Before Lee became an entrepreneur, Lee worked in venture capital and financial services for five years and as a product manager at various technology companies. Notably, he worked at Google as a Product Marketing Manager on AdWords and later as a Product Manager at YouTube. In 2009, he joined early-stage social gaming startup, Zynga as Director of Product Management for one of their franchise games, Mafia Wars, where he invented many of the company's monetization techniques.
Lee left Zynga in 2012 to join Groupon as their VP of Consumer Products.

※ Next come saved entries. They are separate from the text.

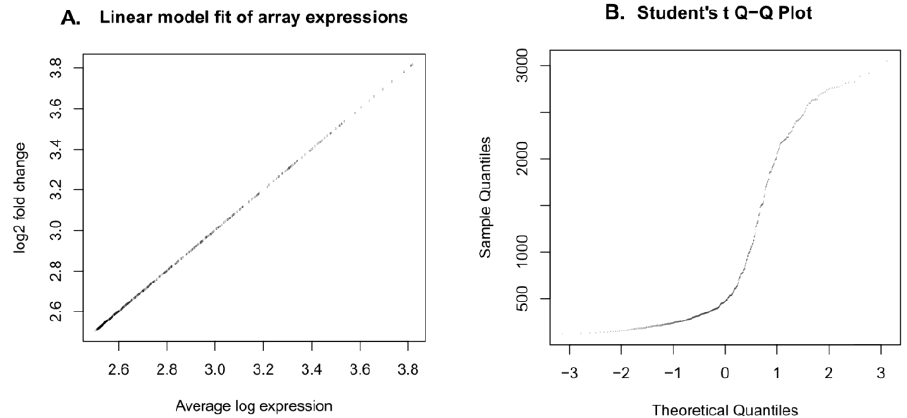
Figure 4. Linear fitting and statistical testing of normalized miRNA expression data. Linearmodel fitting performed for all ofthe GBM miRNA arrays with the same probes used in this analysis. ( A ) Correlation between observed log2 fold expressions plotted against average expression in y and x axes, respectively. ( B ) Students Quantile–Quantile plot showing the quantiles of data sample against the theoretical quantiles of student’s t distribution calculated for the sample.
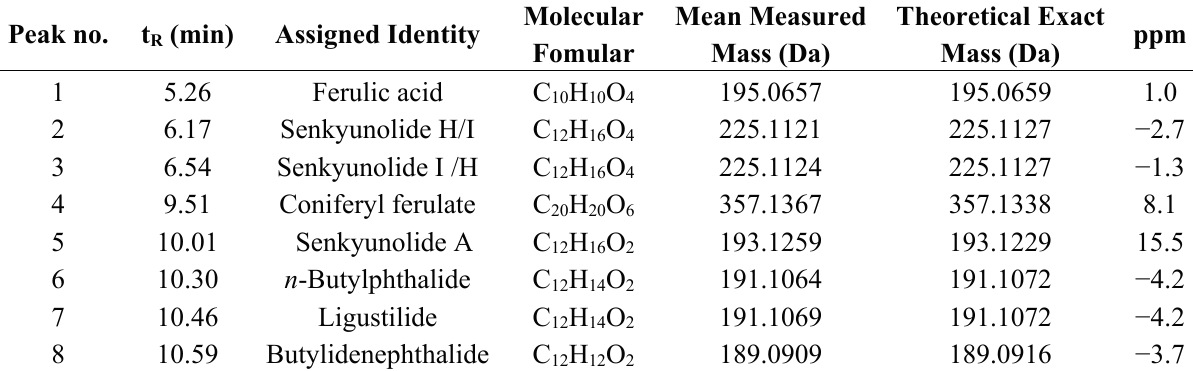
Table 1. Analysis of Angelica sinensis by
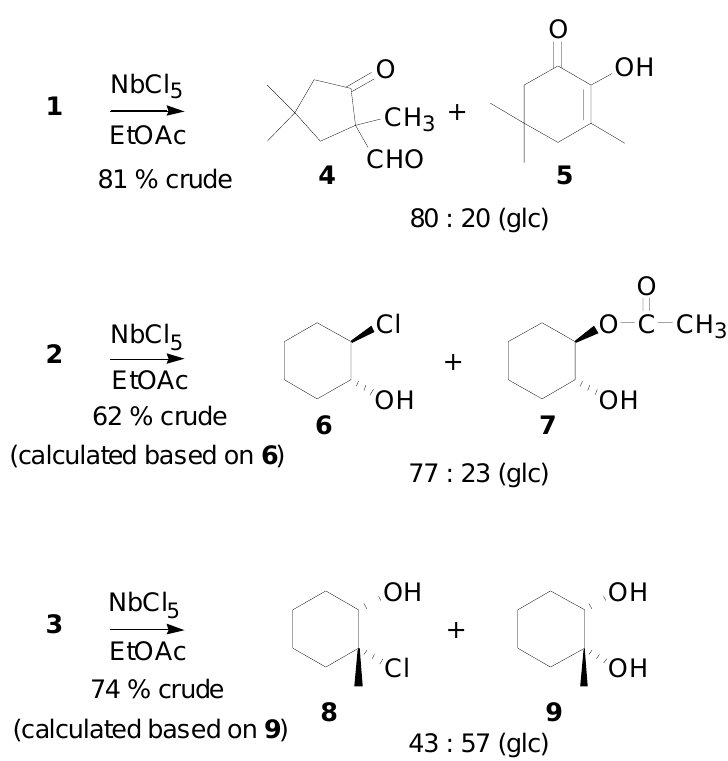
Scheme 1. Results obtained on treatment of epoxides with NbCl using ethyl acetate as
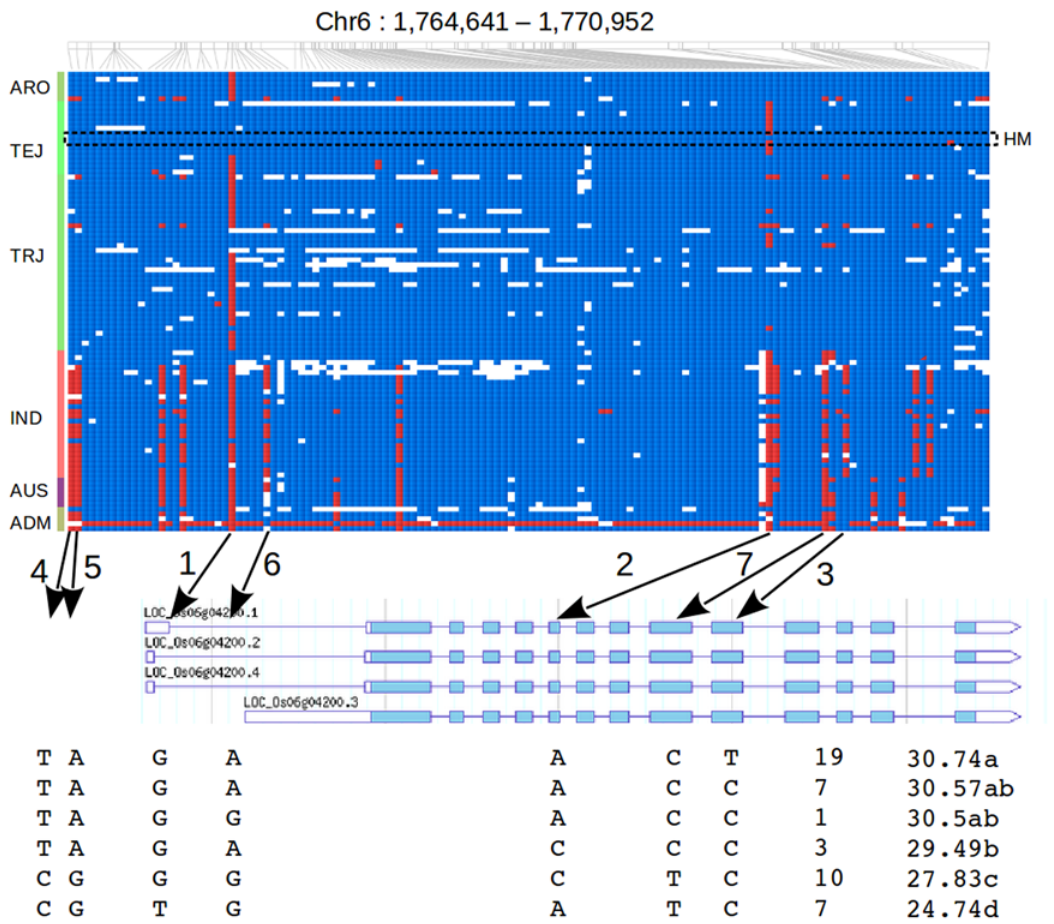
Fig 4. Observed haplotype patterns within the gene GBSSI for O. sativa accessions. Alleles of the temperate japonica variety Haginomae Mochi (dashed rectangle), which has the defective alleles for Waxy-1 to Waxy-7, are colored blue. Arrows indicate locations within the gene for the discriminative SNPs Waxy-1 to Waxy-7. Colors in the left panel differentiate the following groups: aromatic (ARO), temperate japonica (TEJ), tropical japonica (TRJ), indica (IND), aus (AUS) and admixed (ADM). The table below shows the six haplotype configurations in an independent group of 48 indica elite varieties with variable amylose contents. The last two columns are the number of samples showing the haplotype and the average amylose content for each haplotype. Characters a, b, c and d in the last column differentiate haplotypes with significant differences in amylose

He left Groupon to pursue his entrepreneurial pursuits founding WorkStory an early stage workforce analytics company backed by Accel Partners. Lee folded WorkStory to pursue his idea to transform the parking industry. An idea that would turn into Luxe.

Luxe

In 2013, Lee cofounded Luxe, a mobile application that allows customers to have their car parked, fueled, washed, charged, serviced or driven home. Luxe was born out of Lee's frustration with finding a parking space where he lived in San Francisco. Luxe is credited as being an early pioneer in the on-demand economy having invented the parking on-demand segment. Lee was listed in the Silicon Valley 100 list and was also awarded NPA's 40 under 40 award in 2015.
Lee recently made public in a blog post that he is a staunchly against Executive Order 1379—the "Immigration Ban" even going as far as creating a "vocalization shift" allowing Luxe employees to take a day off from work to protest. After which, Lee was accused of paying his employees to protest against President Donald Trump.